- Merkel wants to conclude exploratory talks on Thursday
- Three groups remain far apart on key issues
- Negotiations expected to run deep into the night
- Merkel needs three-way tie-up to work or risk losing power
Allies of German Chancellor Angela Merkel said they would not agree a coalition at any price ahead of crunch talks on Thursday at which she must forge a three-way alliance or else risk seeing her 12-year stint in power come to an end.
Merkel, 63, is trying to form an unlikely alliance between her conservatives, the pro-business Free Democrats (FDP) and the ecologist Greens – a combination untested at national level – to allow her to govern for a fourth term as chancellor.
She wants exploratory talks on forming the coalition to end on Thursday so the would-be allies can move on to formal negotiations. But the parties remain far apart on key issues including immigration, finances and protecting the climate.
“I don’t know if we can resolve all the discrepencies, all the disagreements,” said Joachim Herrmann, a senior member of the Christian Social Union (CSU), the Bavarian sister party of Merkel’s Christian Democratic Union (CDU).
Jens Spahn, a senior CDU member, told the Passauer Neue Presse: “There won’t be a coalition at any price.”
Negotiators will meet in small teams on Thursday morning before the talks get underway in the early evening for what German media are calling “the night of long knives.”
Merkel is a skilled negotiator, renowned at European Union summits for building pressure on her negotiating partners and playing on their fatigue.
She must leverage all these skills to secure the three-way “Jamaica” coalition, so-called because the parties’ colors match those of the Caribbean country’s flag.
“A failure of Jamaica would be her failure,” mass-selling daily Bild wrote.
Merkel’s partner in Germany’s previous “grand coalition” – the center-left Social Democrats (SPD), the second biggest party in the Bundestag lower house after the conservative bloc – have said they now want to rebuild their forces in opposition after suffering their worst election result since 1933.

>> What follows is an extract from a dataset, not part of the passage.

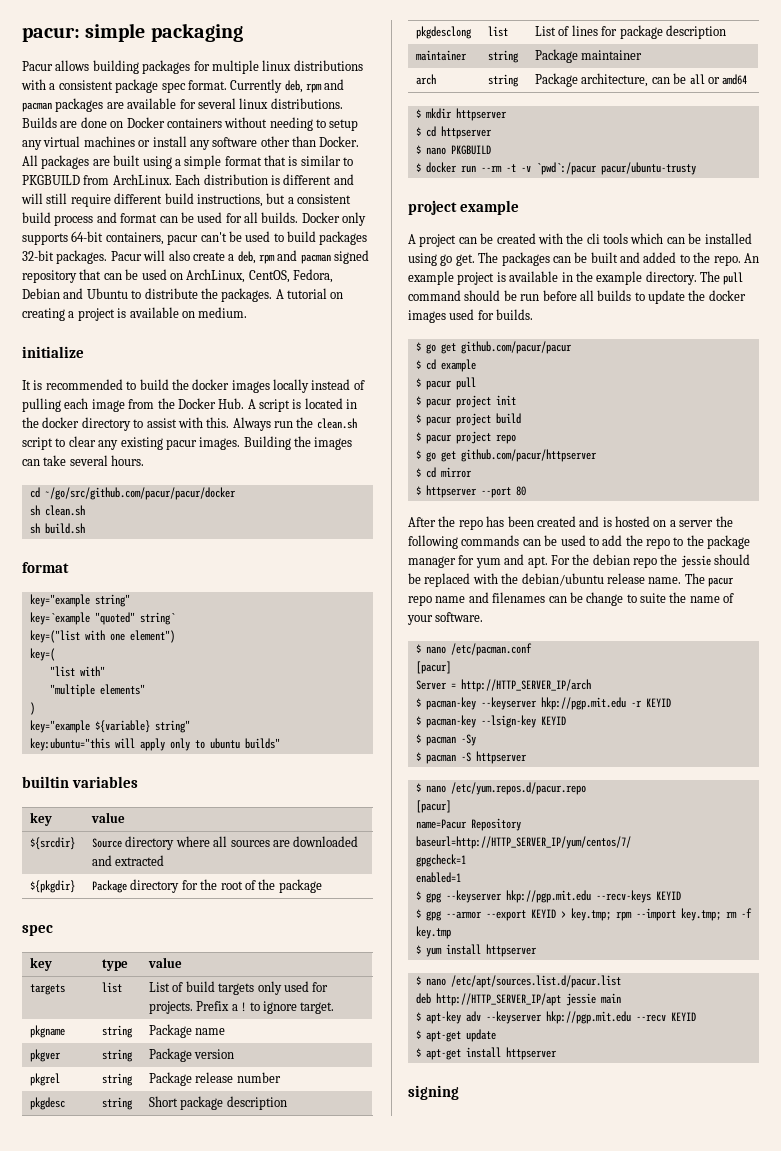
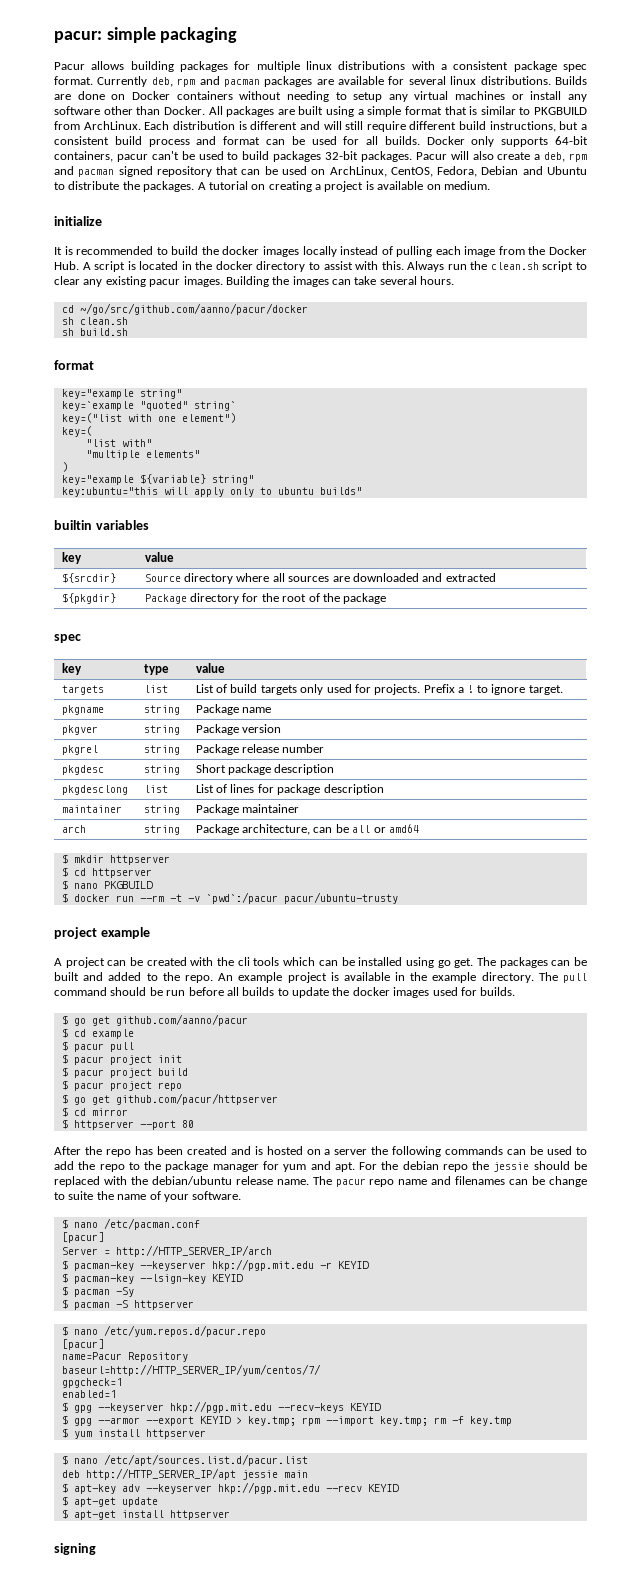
[44,487,236,500] ~/go/src/github.com/pacur/pacur/docker -> [79,303,308,315] ~/go/src/github.com/aanno/pacur/docker
[460,341,572,354] github.com/pacur/pacur -> [115,1014,248,1026] github.com/aanno/pacur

Failure to clinch a deal could lead to new polls – a scenario none of the negotiating parties wants for fear the far-right Alternative for Germany (AfD) could make further gains after surging into parliament in the Sept. 24 national election.
“That would be an economic stimulus program for the right-wing populists,” Thomas Strobl, another senior CDU official, said of the possibility of new elections.

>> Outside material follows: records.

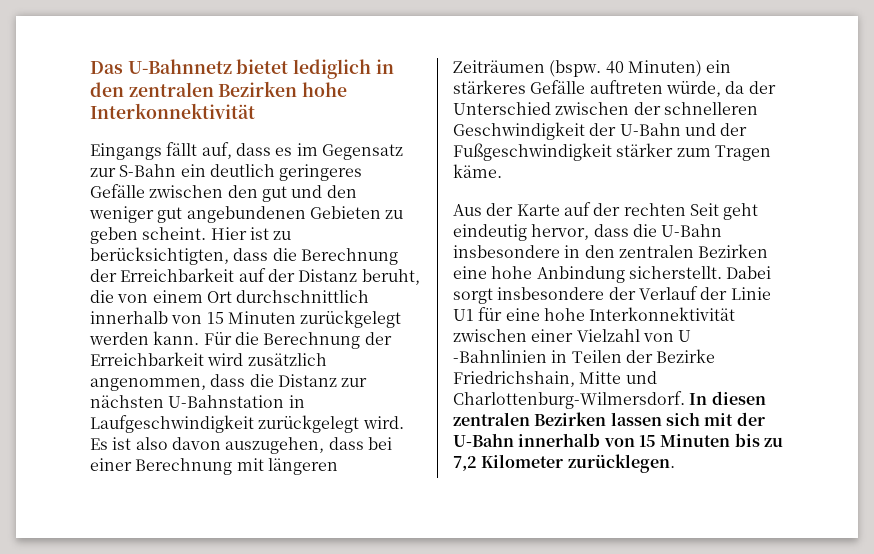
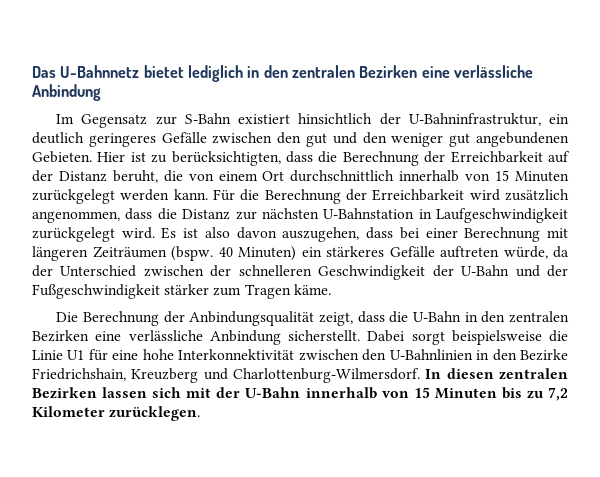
[302,82,348,97] [90,103,255,119] [90,142,403,160] [90,164,177,177] hohe Interkonnektivität // Eingangs fällt auf, dass es im Gegensatz zur S-Bahn -> [421,65,533,78] [32,84,101,101] [56,113,541,128] eine verlässliche Anbindung // Im Gegensatz zur S-Bahn existiert hinsichtlich der U-Bahninfrastruktur,
[309,206,404,219] [90,227,207,244] Gebieten zu geben scheint. -> [32,151,92,163] Gebieten.
[453,202,759,220] [453,224,590,241] Aus der Karte auf der rechten Seit geht eindeutig hervor, -> [56,311,353,326] Die Berechnung der Anbindungsqualität zeigt,
[453,244,769,258] [453,266,533,279] insbesondere in den zentralen Bezirken eine hohe -> [464,311,569,323] [32,330,203,342] in den zentralen Bezirken eine verlässliche
[497,286,728,300] insbesondere der Verlauf der -> [451,330,568,345] beispielsweise die
[531,329,692,342] [453,350,653,363] einer Vielzahl von U -Bahnlinien in Teilen der -> [362,349,517,361] den U-Bahnlinien in den
[579,371,622,384] Mitte -> [131,368,199,383] Kreuzberg

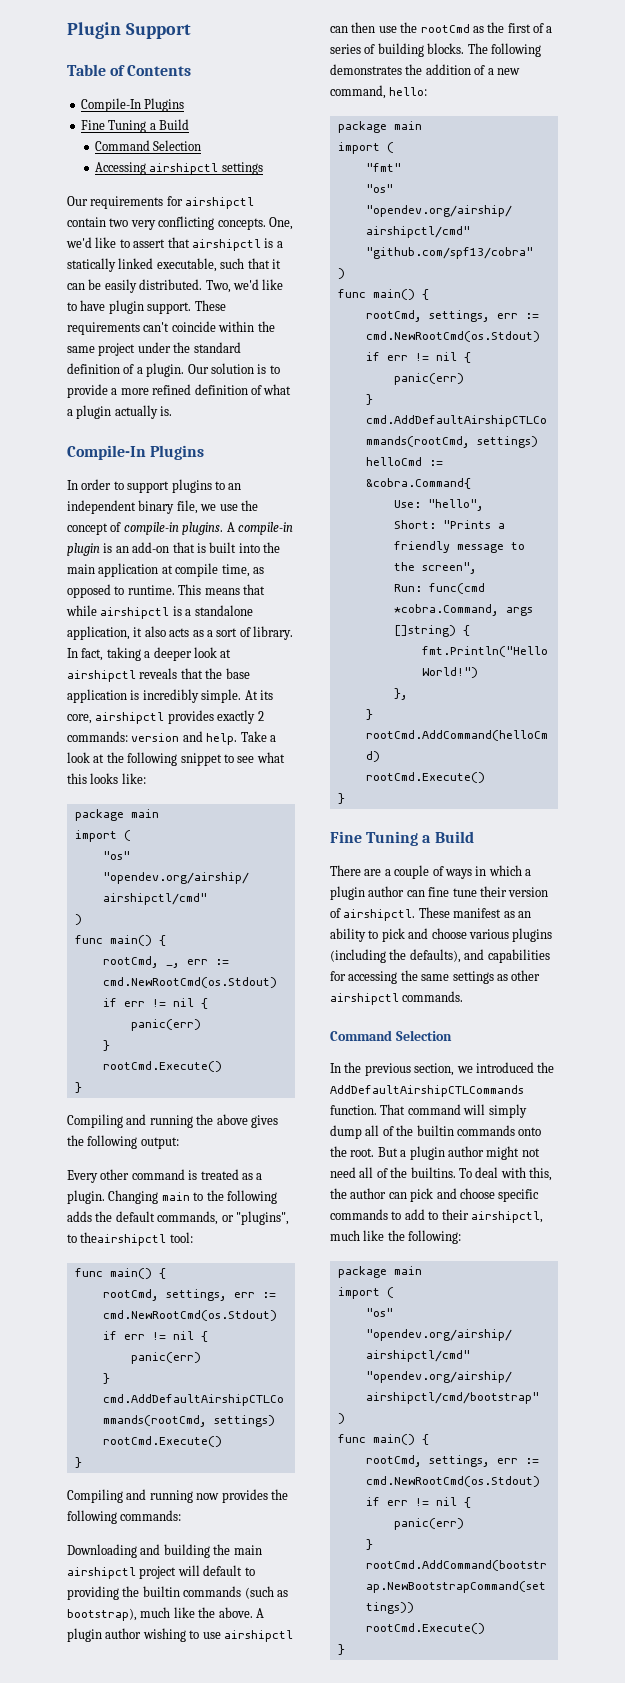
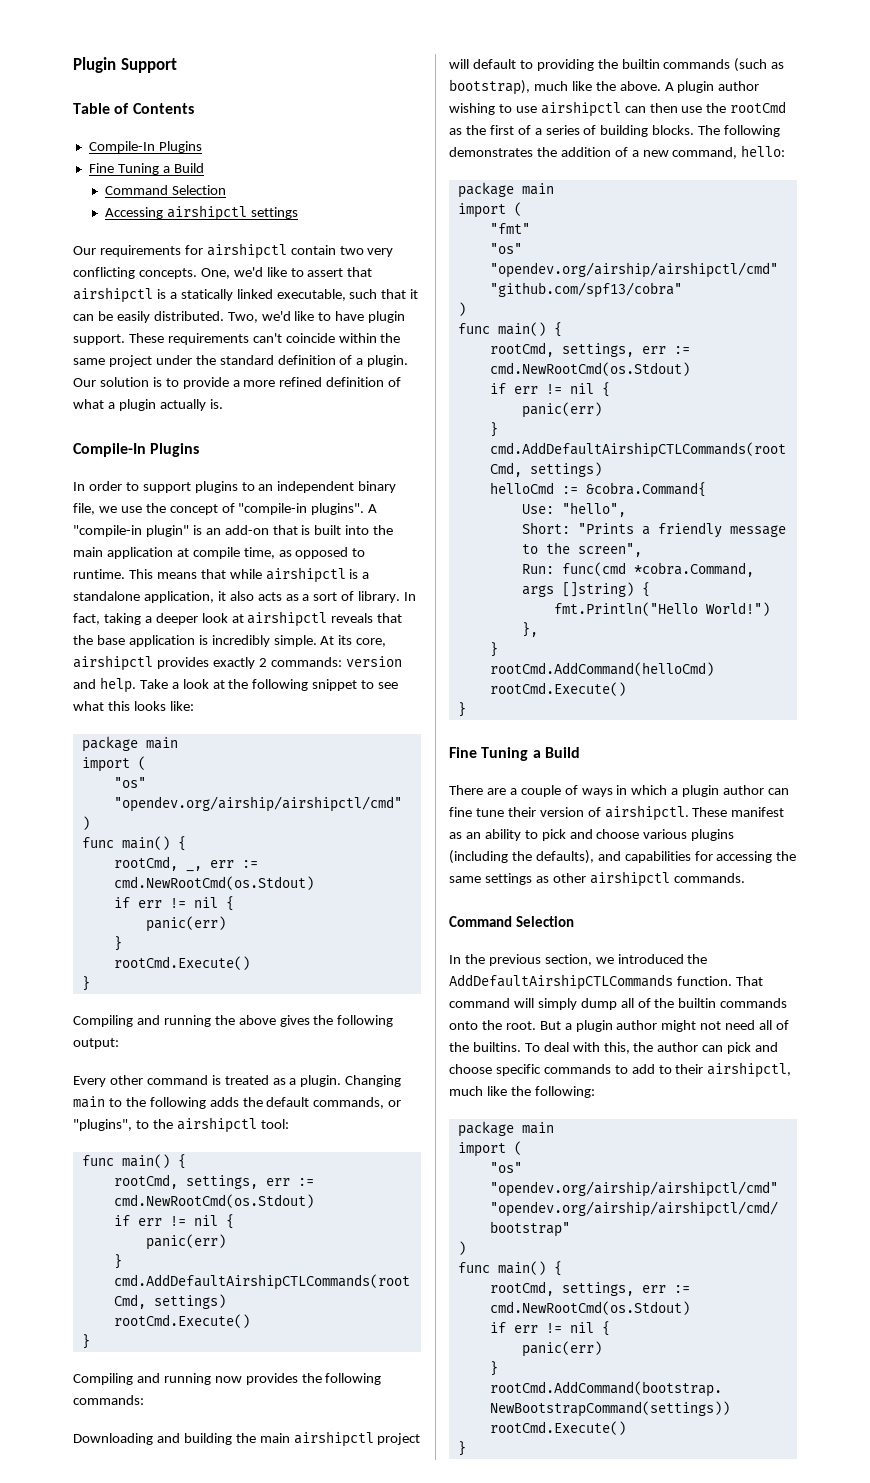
[123,522,293,535] [67,543,100,556] compile-in plugins. A compile-in plugin -> [238,503,378,515] [73,525,189,537] "compile-in plugins". A "compile-in plugin"
[80,1232,167,1246] theairshipctl -> [152,1117,257,1133] the airshipctl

Thursday’s talks are expected to run into the early hours of Friday morning. Even if negotiators agree a coalition deal, it must still pass muster with lower-ranking party officials.
A key test will be a Greens conference on Nov. 25, when the party’s rank-and-file will examine any coalition accord. Despite the challenges facing negotiators, some have no appetite to extend the exploratory talks in the event of no deal overnight.
“If, after three weeks of negotiations, we can’t say we can go into a stable governing alliance with each other, then three more days aren’t going to help,” said Annegret Kramp-Karrenbauer, CDU premier in the western state of Saarland.